YOUR INSTRUCTIONS: Set down the material below word for word, starting at the line that contains "To the nearest percent, what percentage" and continuing through the end of the material. Leave out the pictures.
Segment Start: DATA TO EXAMINE
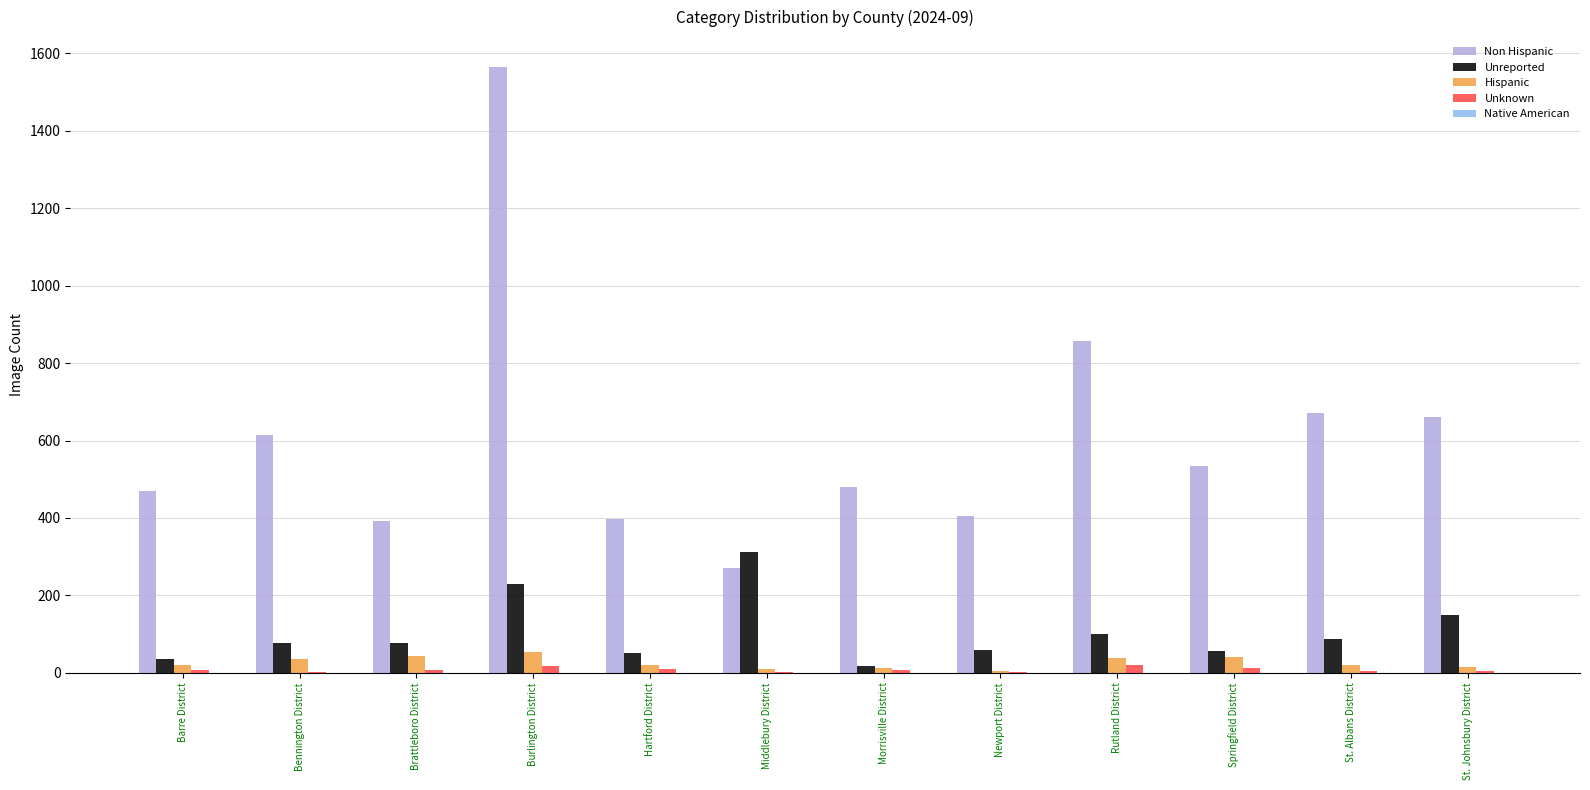

What is the total value across all series at Newport District?

471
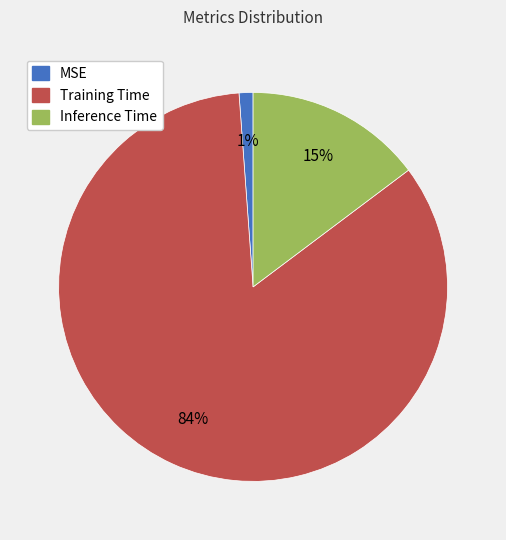

To the nearest percent, what percentage of the pie is MSE?

1%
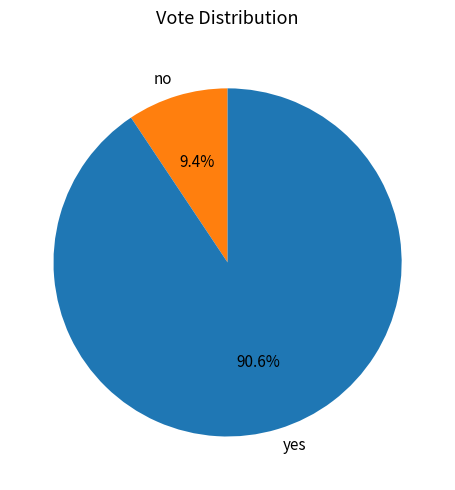

To the nearest percent, what is the difference between the yes and no slice percentages?

81%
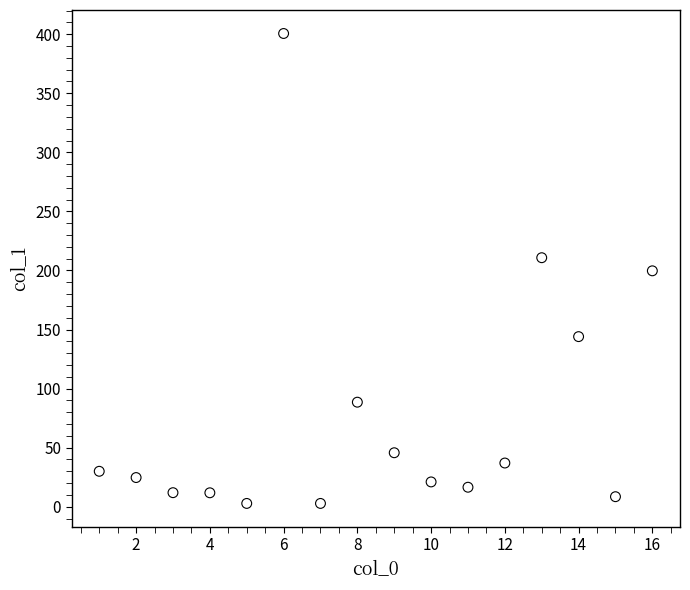

What is the range of Y values (max minus min)?

397.8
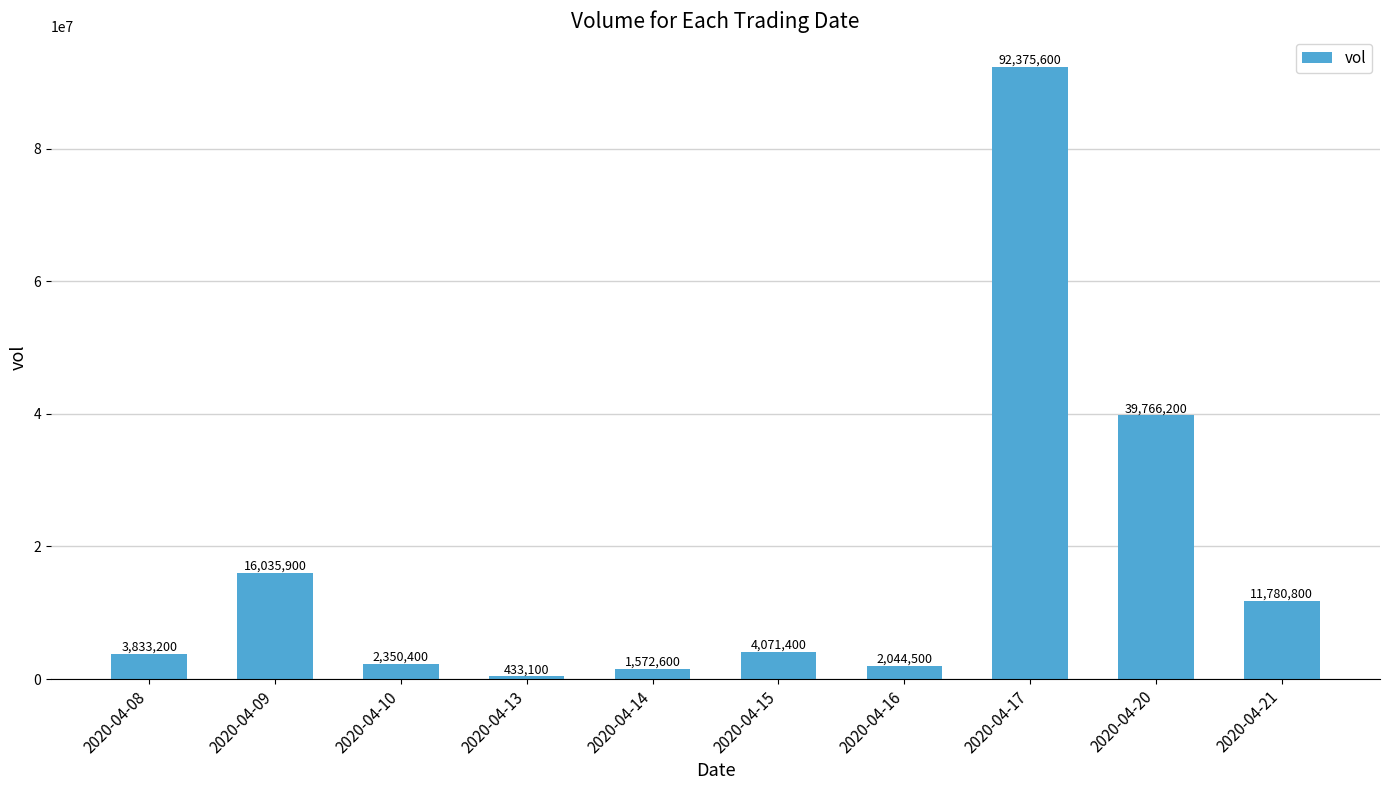

Approximately how many times larger is the value at 2020-04-10 compared to 2020-04-20?

0.1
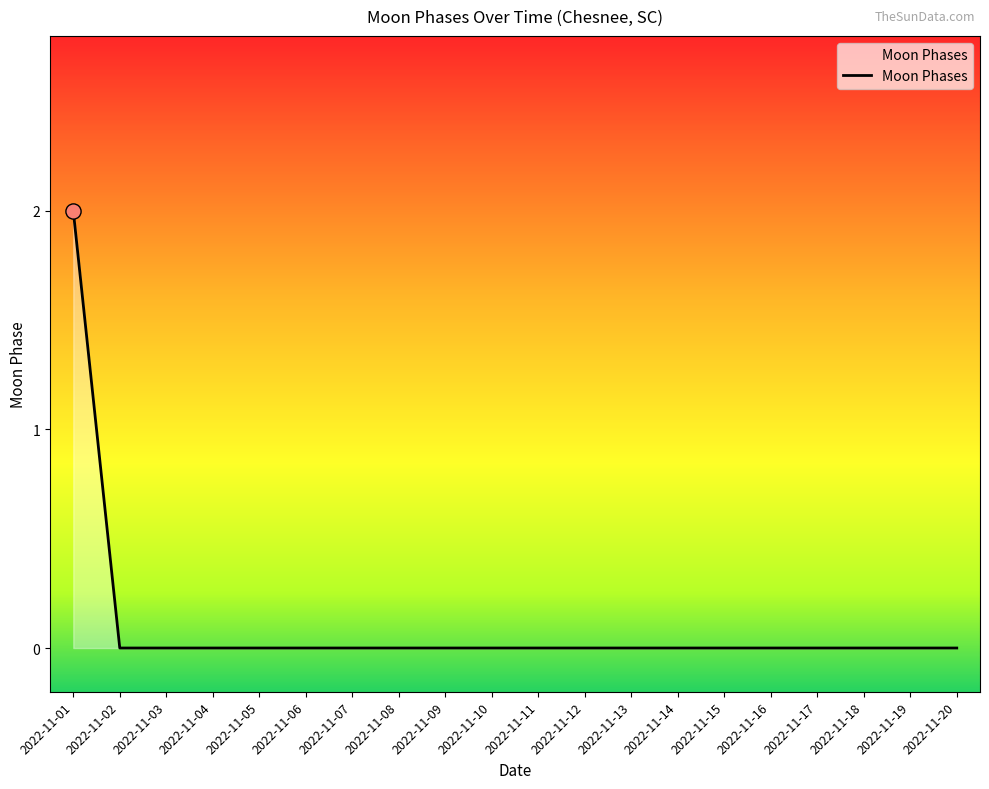

Which category has the highest value across all series?

2022-11-01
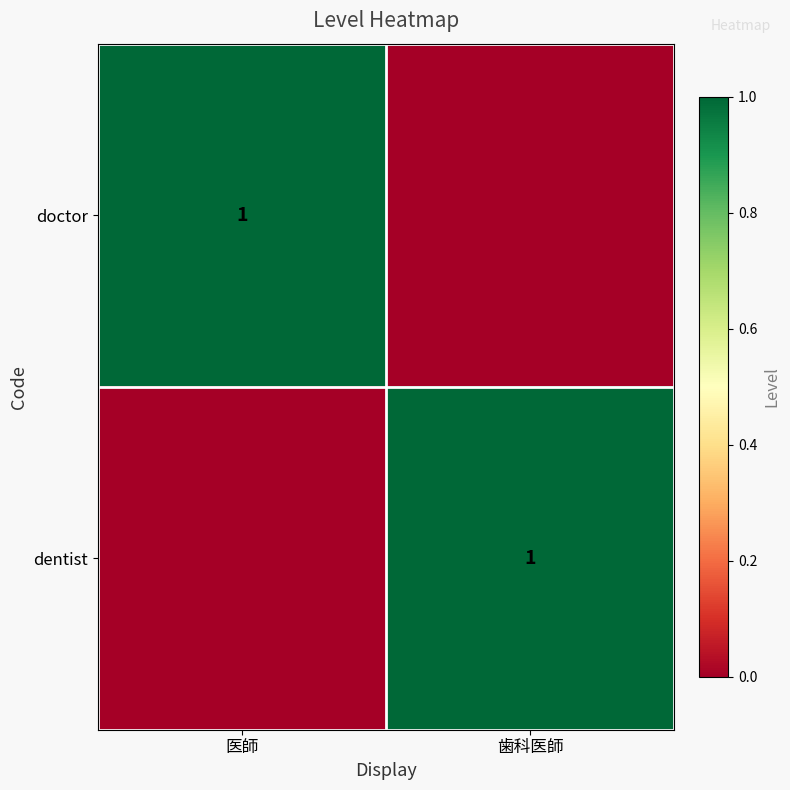

At how many categories does at least one series exceed 0?

2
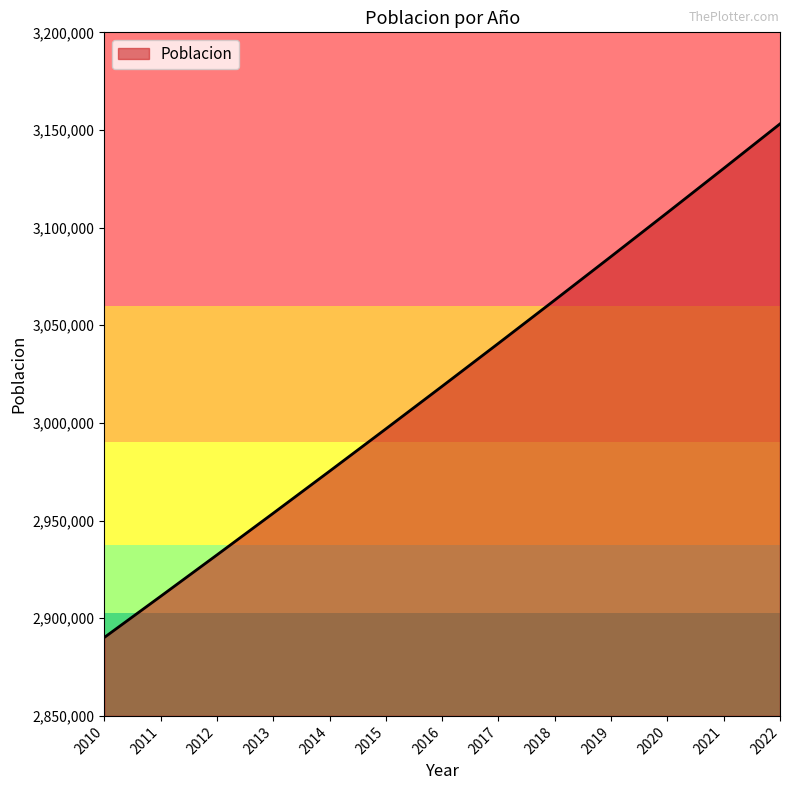

Which category has the highest value across all series?

2022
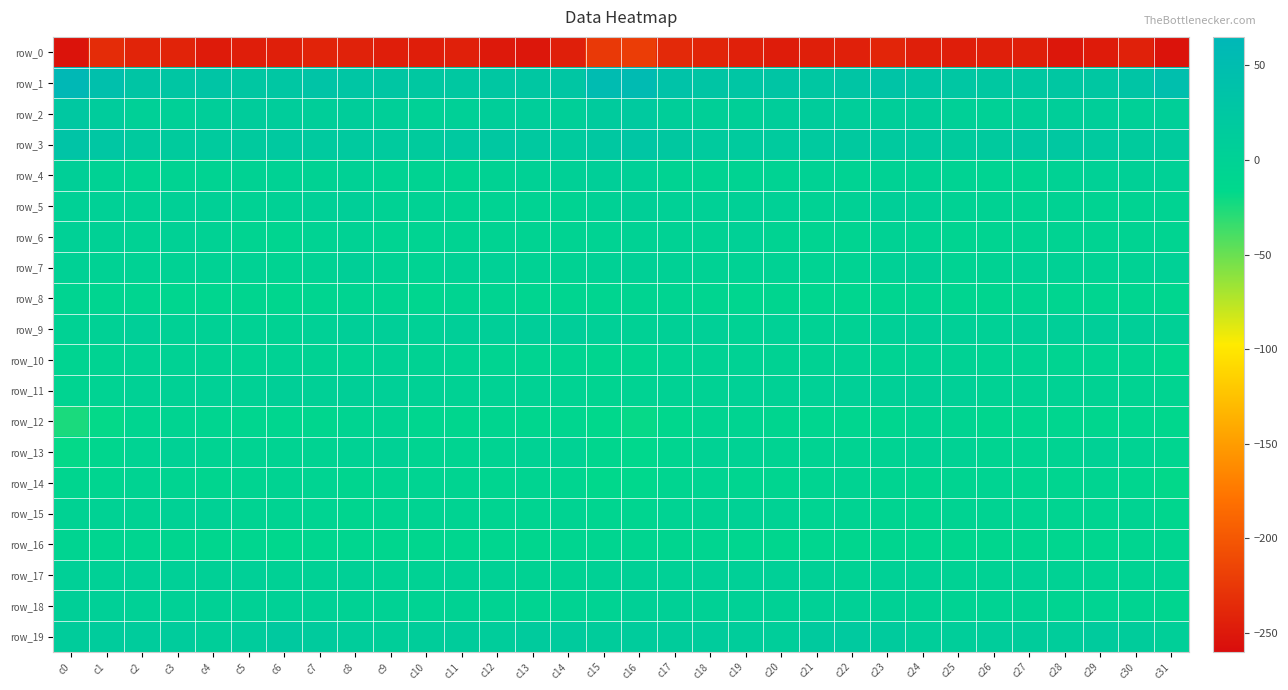

What is the minimum value for row_4?

-6.1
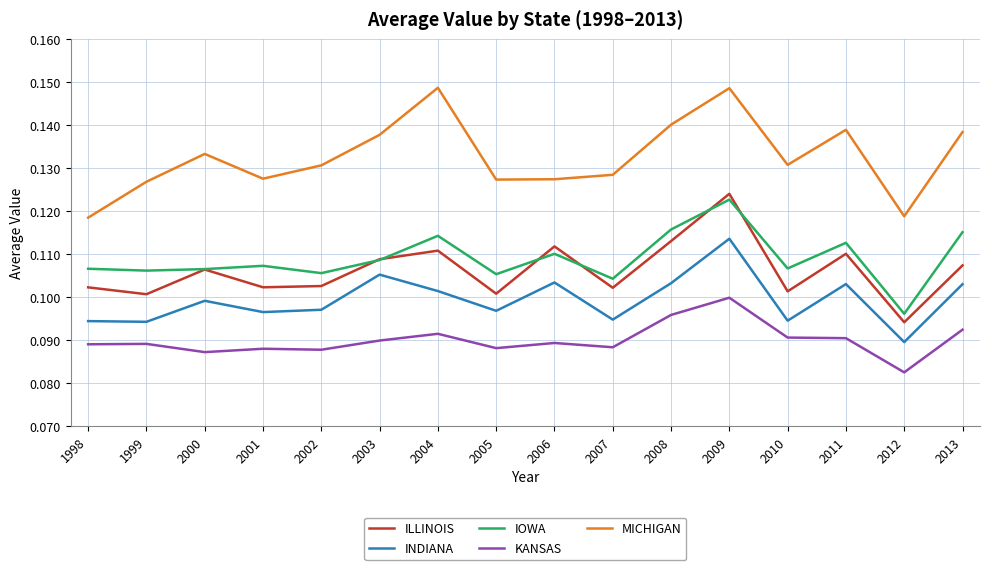

Which series changed the most between 2004 and 2005?

MICHIGAN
Segment End: DATA TO EXAMINE
SOLVED EXERCISE:
To the nearest percent, what percentage of the pie is MSE?

1%

To the nearest percent, what is the difference between the yes and no slice percentages?

81%

What is the range of Y values (max minus min)?

397.8

Approximately how many times larger is the value at 2020-04-10 compared to 2020-04-20?

0.1

Which category has the highest value across all series?

2022-11-01

At how many categories does at least one series exceed 0?

2

Which category has the highest value across all series?

2022

What is the minimum value for row_4?

-6.1

Which series changed the most between 2004 and 2005?

MICHIGAN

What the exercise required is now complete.